İrem Ezgimen: Geldiğim konserinizde görmediğim radyo programcılarının “Aşk Virüs” şarkısı ve “Mükemmel Boşluk” albümü ile yeniden bir uyanışı oldu diyebilir miyiz?

Redd: Her ne kadar uzun zamandır şarkı yapıyor olsak da medyanın, dinleyicinin ya da herhangi birisinin  nasıl ne şekilde reaksiyon vereceği özellikle de Türkiye gibi bir ülkede çok net bir şekilde kestirebileceğimiz birşey değil. Bunun yanında kaldı ki biz hiçbir zaman üretirken bir takım hesaplar peşinde olmadık, olmayız da. Dolayısı ile de kim prensesin uykusunda kim hala akvaryumunda bizi çok ilgilendirmiyor. Bizim sorumluluğumuz kendimizi tekrar etmeden, dünya müziğinden uzak kalmadan, özgün olabilen ve de kendi içimize sindirebildiğimiz bir yapıt ortaya koyabilmek. Gece yastığa başımızı koyduğumuzda rahat uyuyabiliyorsak mesele yok.

İrem Ezgimen: 11 yıl çok uzun bir süre ve Redd’in bu yolculukta yaşadığı değişimi nasil değerlendiriyorsunuz?

Redd: Herkesin birçok fikri veya görüşü olabilir fakat burada en önemli şey şudur ki Redd hala üretebiliyor ve standartlarını günden güne öteye taşıyabiliyor. “Mükemmel Boşluk” bunun en büyük kanıtıdır. Gerisi ise teferruattır.

İrem Ezgimen: Bilirim ki; kızdığınız ve tepki gösterdiğiniz bir müzik sektörü var ( radyolar,youtube, tv) biraz bunlarla alakalı içinizi dökmek ister misiniz?

Redd: Biz bugüne kadar birçok şey söyledik bu konuda ve hem olumlu hem olumsuz birçok eleştiri aldık. Mesela birisi “Bu sektörün içinde olan kişiler olarak nasıl kendi sektörünüzü eleştiriyorsunuz” gibisinden bir eleştiride bulunmuştu hatta. Biz eleştirmeyelim de muhtarlar mı eleştirsin gibisinden de yanıtlamıştık. Fakat artık hali hazırda eleştirenlerin dışında sadece konseri iptal olduğunda ya da herhangi bir şekilde mağdur olduğu veya zarara uğradığında konuşanların da diğerlerinin haklarını savunması gerekiyor. Mesela biz şimdiye dek gezi ile alakalı birçok organizasyonda yer aldık. Aşağı yukarı o tarz organizasyonlarda gördüğümüz isimler belli. Fakat adeta geziye tırnak içerisinde “marş yazmış” çok daha büyük kitlelere hitap eden bazı yine tırnak içinde “kahramanları” hiç görmüyoruz nedense bu organizasyonlarda.

OLYMPUS DIGITAL CAMERA

İrem Ezgimen: Türkiye’de müziğin gidişatını yorumlamanızı ve bununla beraber sizce çözümü nasıl olur yorumlar mısınız?

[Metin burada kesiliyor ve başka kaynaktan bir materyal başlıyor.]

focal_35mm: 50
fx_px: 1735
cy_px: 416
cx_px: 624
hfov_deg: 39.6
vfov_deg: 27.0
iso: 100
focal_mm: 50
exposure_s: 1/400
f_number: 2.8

Redd: Bu konuda en önemli noktalardan birisi özgün ve alternatif müzikleri gün yüzüne çıkartmaktır. Yelpaze ne kadar geniş, ne kadar renkli olursa bu sektör o kadar büyük olacaktır. Aksi halde şu anda üç beş grubun dışında diğerlerinin yaptığı gibi “bu tutuyor böyle devam edelimciler” belki de onuncu kez aynı albümü çıkartmaya devam edecekler, insanlar da onuncu kez o albümü dinlemeye devam edeceklerdir. Müziğin dinleyiciyi bir yerden başka bir yere götürmek gibi bir misyonu olduğunu unutmamak gerek.

İrem Ezgimen: Özünde çok yoğun bir albüm ve bununla beraber sizleri sosyal medya aracılığı ile takip ettiğim kadarıyla herşeyi takip eden, araştıran ve neredeyse hiçbir şeyi es geçmeden yoğun duygular paylaşıyorsunuz fakat bu durum sizi zorlamıyor mu? Sizler ruhlarınızı nasıl dinlendirebiliyorsunuz?

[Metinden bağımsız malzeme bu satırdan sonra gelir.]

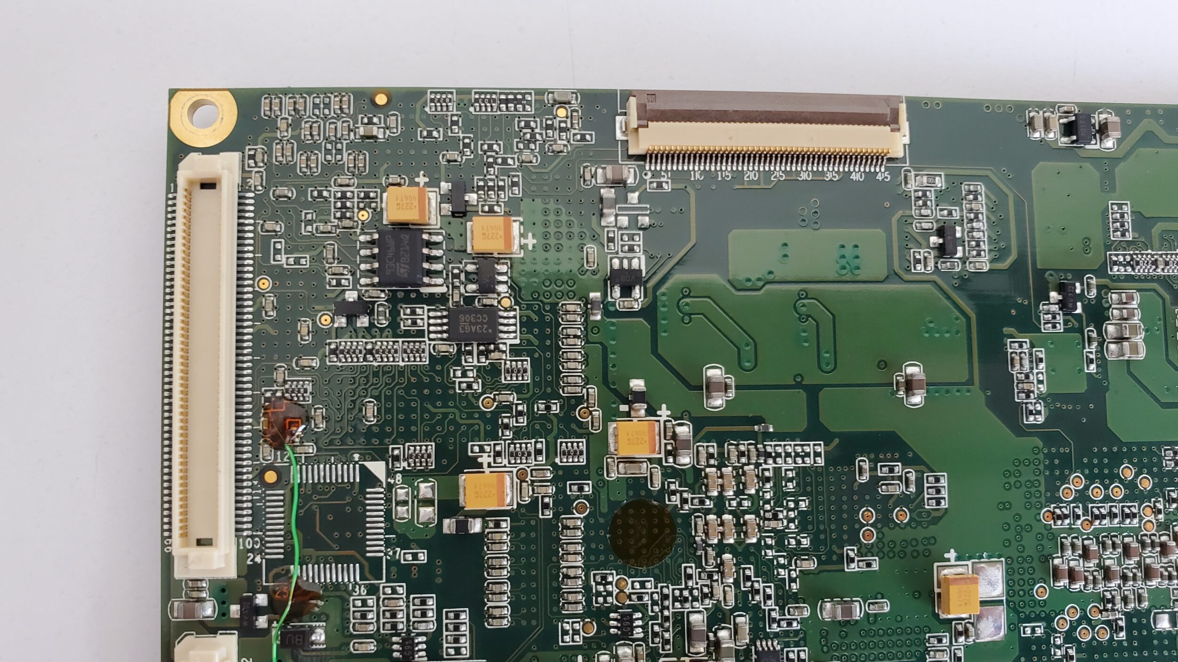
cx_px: 599
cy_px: 365
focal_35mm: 29
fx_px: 906
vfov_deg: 40.1
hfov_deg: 66.1
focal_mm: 4.3
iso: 200
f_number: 2.4
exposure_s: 1/40
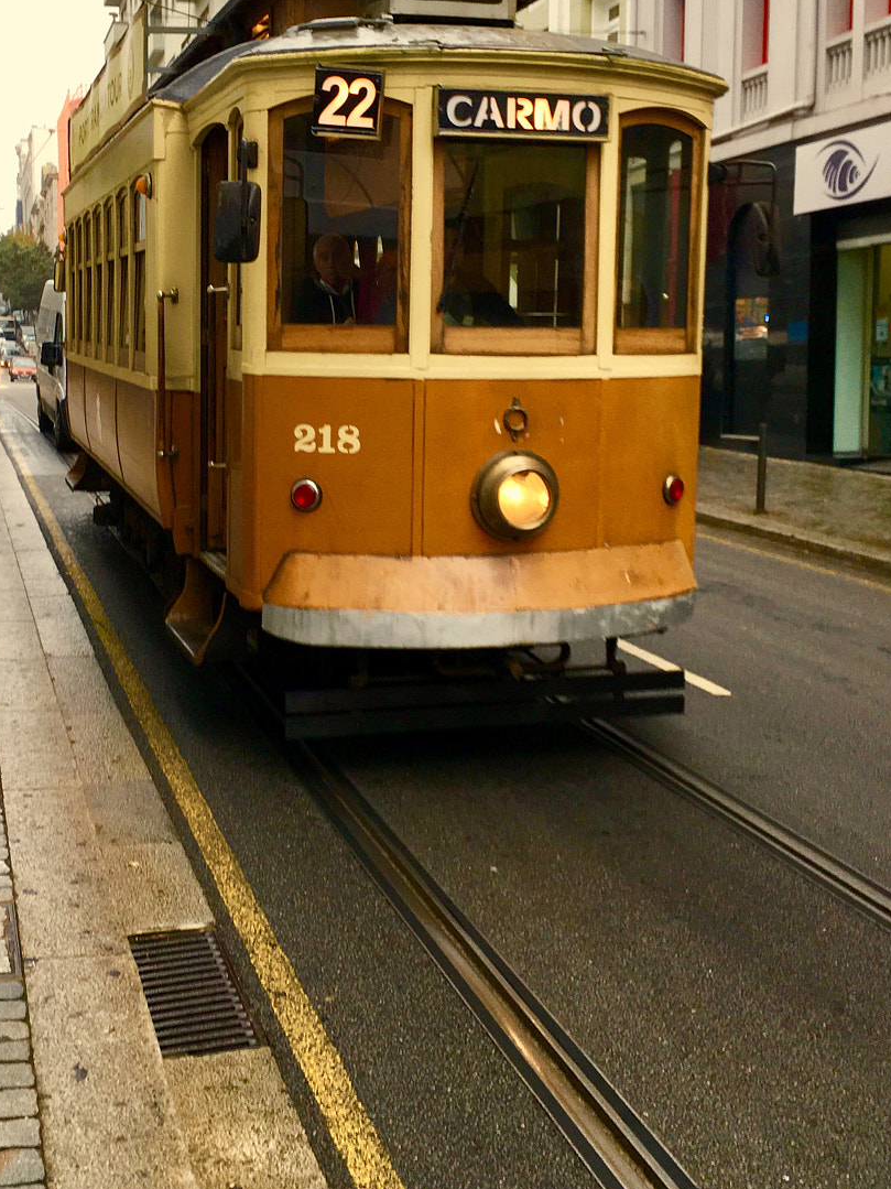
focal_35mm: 43
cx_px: 383
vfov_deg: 43.7
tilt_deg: -7.1
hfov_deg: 33.5
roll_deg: +1.9
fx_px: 1476
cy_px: 482
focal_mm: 4.15
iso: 40
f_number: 2.2
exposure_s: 1/100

Redd: Bu ülkede insanlar için belki de en zor şey ruhunu dinlendirebilmek. Tam anlamıyla bunu yapabildiğimizi de düşünmüyoruz aslında. Kısacık zaman dilimlerinde birçok şey olup bitiyor etrafımızda. O kısacık zaman dilimleri bazıları için hayatlarının tamamı oluveriyor hatta. Zor bir coğrafyada yaşıyoruz ve bunun götürüleri özellikle bir sanatçı için oldukça fazla. Biz de herkes kadar kendi Mükemmel Boşluğumuzu yaşamaya çalışıyoruz.

İrem Ezgimen: Konser tarihlerinizi rica edebilir miyim?

Redd: 21 Temmuz‘da Zorlu PSM Sahnesinde Skunk Anansie konserinin açılışını yapacağız. Önemli bir konser bizim için. Onun dışında ekim ayına kadar belli bir tarihimiz yok şu anda. Yeni sezona yeni bir kliple başlayacağız.